Care providers at Boone Health are concerned that fewer parents are allowing vitamin K shots to be administered to their newborn children.
Misinformation has been one of the sources complicating this situation, according to a Boone Health news release.
“In 2024 the vitamin K refusal rate was 5.18% (nationally), and back in 2017 it was only 2.9% — the reasons that we see for the most part are parents who don’t want anything ‘unnatural,’ they want nature to take its course,” said Lana Zerrer, the chief medical officer at Boone Health.
In 2025, Boone Health reported that 97.3% of newborns received the vitamin K shot. In 2026, that number has risen slightly to 97.5%, yet Boone Health and its obstetrics team would like 100% of newborns to have that shot every year.
More than 1,400 babies were born at Boone Health last year.
At MU Health Care, 3,038 babies have been born during the past year at the health network’s hospitals in Columbia and Jefferson City, and 98.5% of those newborns received vitamin K shots, according to data provided by the organization.
Vitamin K is an important part of keeping newborns safe from excessive bleeding and specifically helps the liver make clotting factors, proteins used to clot blood.

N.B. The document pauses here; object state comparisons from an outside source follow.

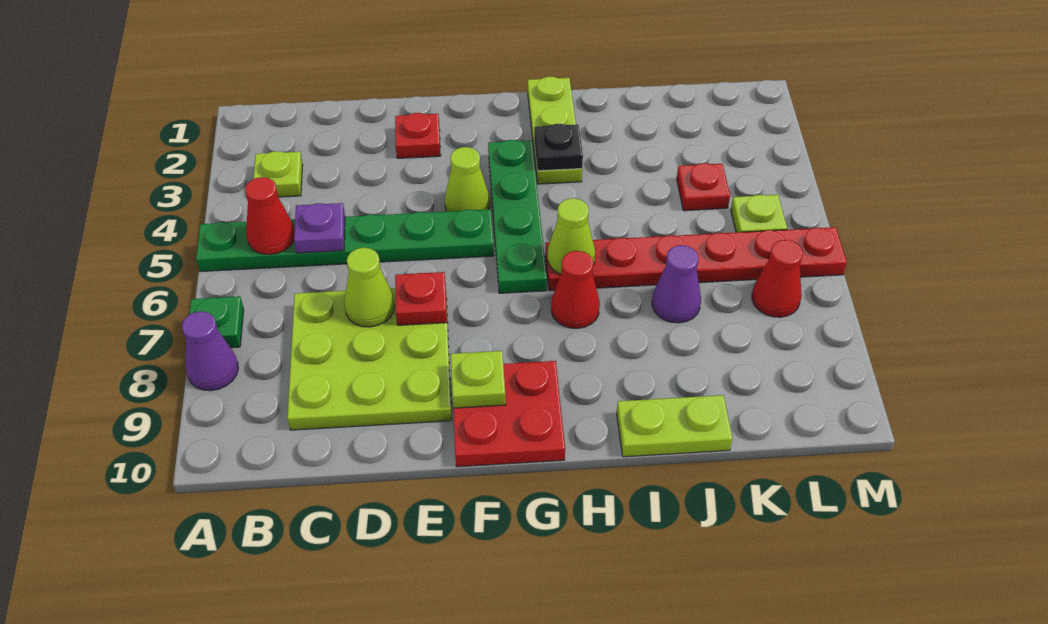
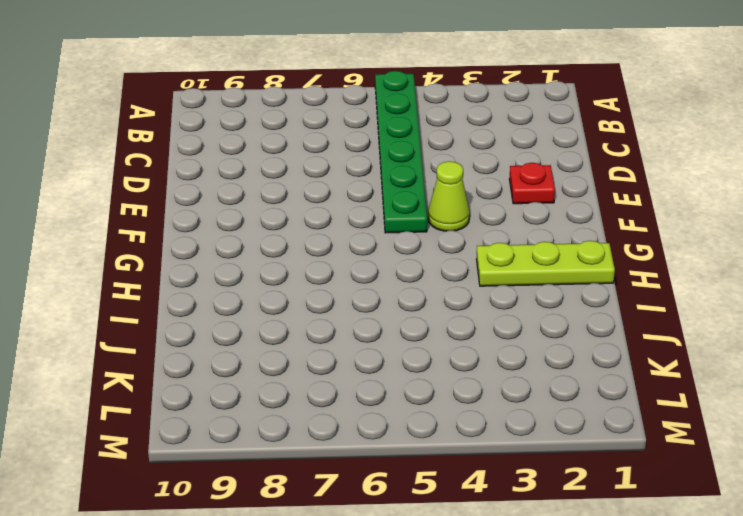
none -> green plate A7 level 1
none -> purple cone A8 level 1
none -> lime plate B3 level 1

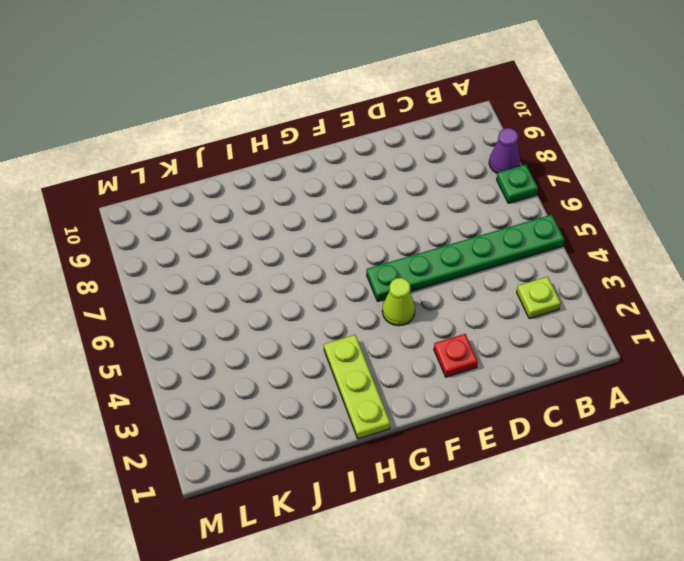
none -> lime plate C7:E9 level 1
none -> red plate F9:G10 level 1
none -> green plate G3:G6 level 1

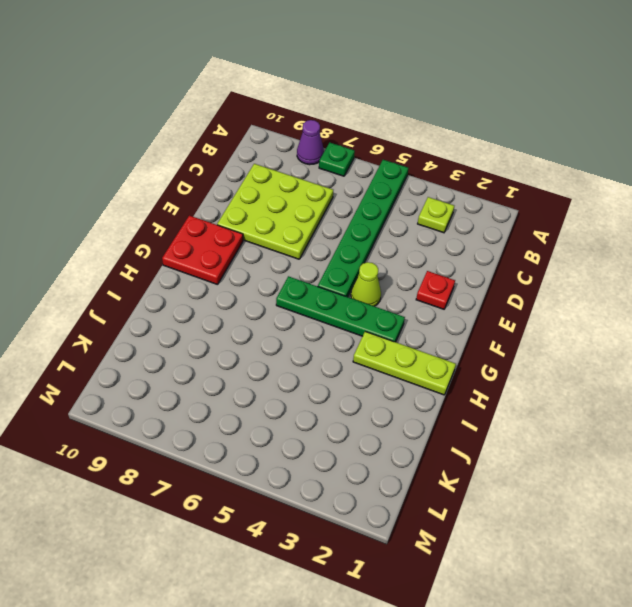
none -> red plate H6:M6 level 1
none -> red cone H7 level 1
none -> lime plate I10:J10 level 1

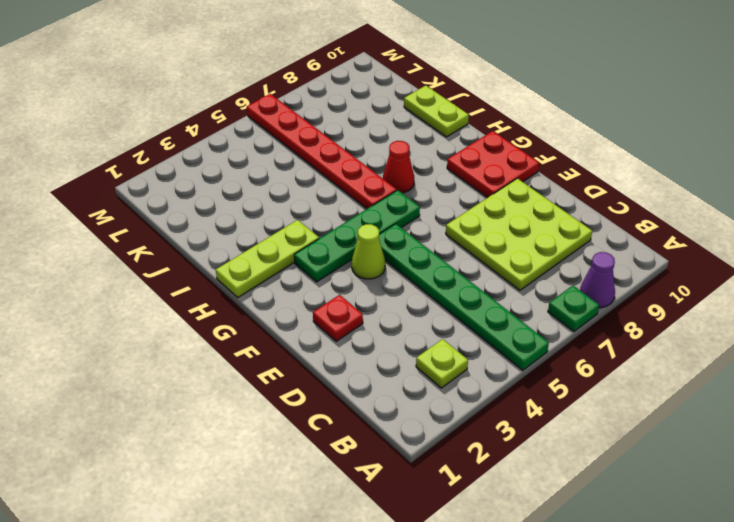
none -> purple cone J7 level 1
none -> red plate K4 level 1
none -> lime plate L5 level 1

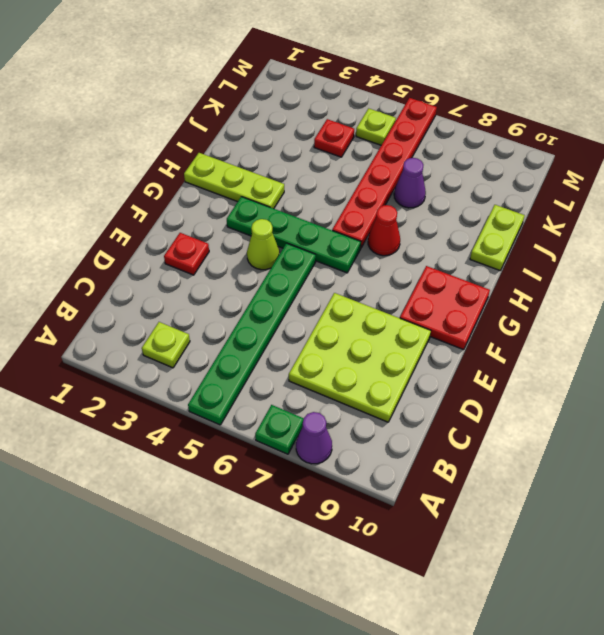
none -> red cone L7 level 1
none -> red cone B5 level 2
none -> purple plate C5 level 2

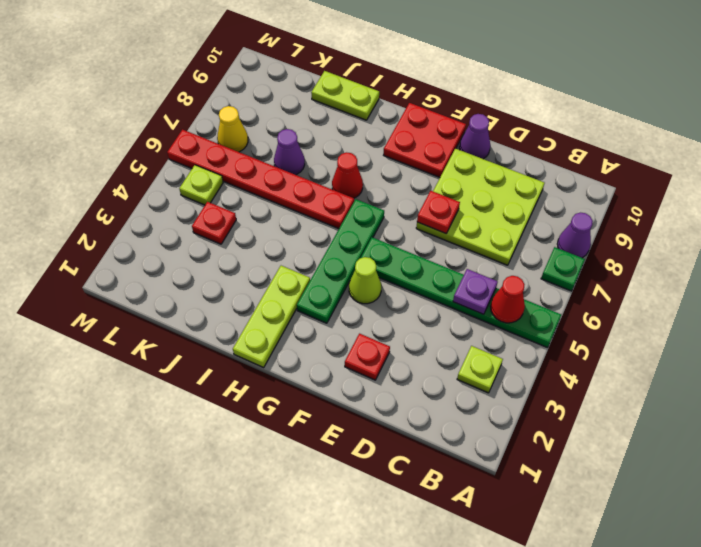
purple cone E10 level 1 -> none
yellow cone L7 level 1 -> red cone L7 level 1
none -> lime cone D7 level 2
none -> lime plate F9 level 2
none -> black plate H3 level 2

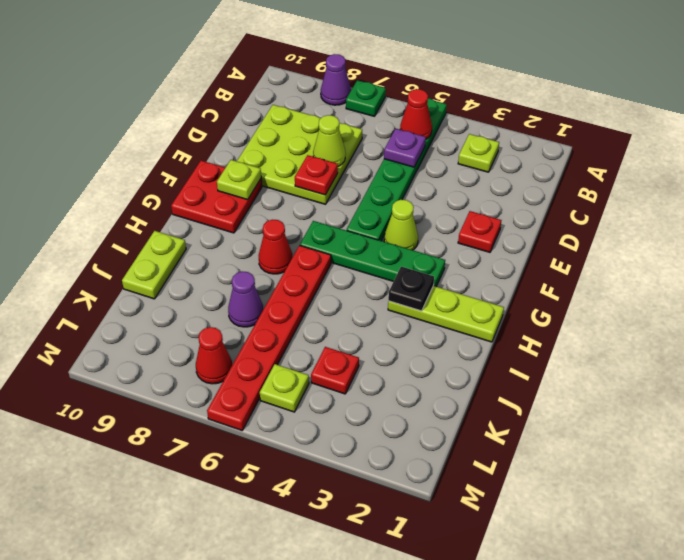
none -> lime cone H6 level 2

Babies are typically born with low levels of vitamin K putting them at a higher risk for unpredictable internal bleeding, called Vitamin K Deficiency Bleeding.
“They’re not getting vitamin K from their mothers — breast milk has a very low concentration of vitamin K, not enough for a newborn,” said Zerrer.
Additionally, Zerrer said that all newborns are born with vitamin K deficiency, and points out that the infant mortality rate before vitamin K shots began, around the 1960s, was much higher.
“I have experienced numerous infants over the decades with devastating bleeding that cannot be stopped, often leading to death or long term disabilities,” said Timothy O’Connor, a pediatrician at Boone Health hospital who cares for the babies in the NICU.
Babies are 81 times more likely to develop Vitamin K Deficiency Bleeding without the shot, according to the release.
Zerrer said that among babies who develop Vitamin K Deficiency Bleeding there is a really high rate of bleeding in the brain, called intracranial hemorrhage.
“If an infant gets an intracranial hemorrhage there’s a high rate of mortality with it — the rate of mortality is 14-20%.”
Zerrer also said that infants who don’t die from this version of Vitamin K Deficiency Bleeding have a high rate of developmental delay and neurological disabilities.
“When the shot is given the rate is nearly zero,” Zerrer said. “So this is a preventable problem, and the problem itself can be absolutely devastating to that infant in that family.”
More information regarding vitamin K shots can be found at the CDC website.